Anggota DPR Jasmine Crockett (D-Texas) menyinggung soal Piala Dunia dalam sidang subkomite Pengawasan DPR pada 21 Juli 2026 yang berjudul “Menulis Ulang Sejarah Amerika: Mengkaji Upaya Smithsonian untuk Membentuk Kembali Masa Lalu,” di mana sejarawan Yale David W. Blight hadir sebagai saksi dari pihak minoritas.
Crockett meminta pandangan Blight tentang mengapa, menurut versinya, banyak penonton tampak lebih mendukung Spanyol daripada Argentina di final turnamen tersebut.
“Dan sepertinya sebagian besar dunia mendukung Argentina … atau, sebenarnya, justru menentang Argentina, bukan?” ujar Crockett, sebelum meminta penjelasan.
Blight menanggapi bahwa Spanyol “memiliki tim terbaik,” dan Crockett kemudian menyatakan bahwa ada juga “sejarah rasis yang ada terkait dengan Argentina.”

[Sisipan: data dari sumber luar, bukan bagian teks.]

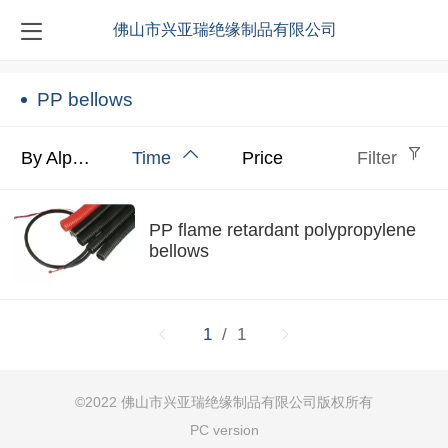
佛山市兴亚瑞绝缘制品有限公司
PP bellows
By Alphabet
Time
Price
Filter
PP flame retardant polypropylene
bellows
1
/ 1
©
2022
佛山市兴亚瑞绝缘制品有限公司
版权所有
PC version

Sebelumnya dalam sidang tersebut, Crockett mengkritik pendekatan Partai Republik terhadap sesi itu dengan mengatakan, “Selamat datang di rapat umum kebanggaan kulit putih Partai Republik yang disamarkan sebagai sidang kongres.” Ia juga merujuk pada pernyataan dan penilaian era Biden yang menggambarkan ekstremis kekerasan bermotif rasial atau etnis—terutama mereka yang didorong oleh ideologi supremasi kulit putih—sebagai ancaman ekstremisme kekerasan domestik utama, dan menuduh Partai Republik berupaya membatasi buku serta menargetkan museum.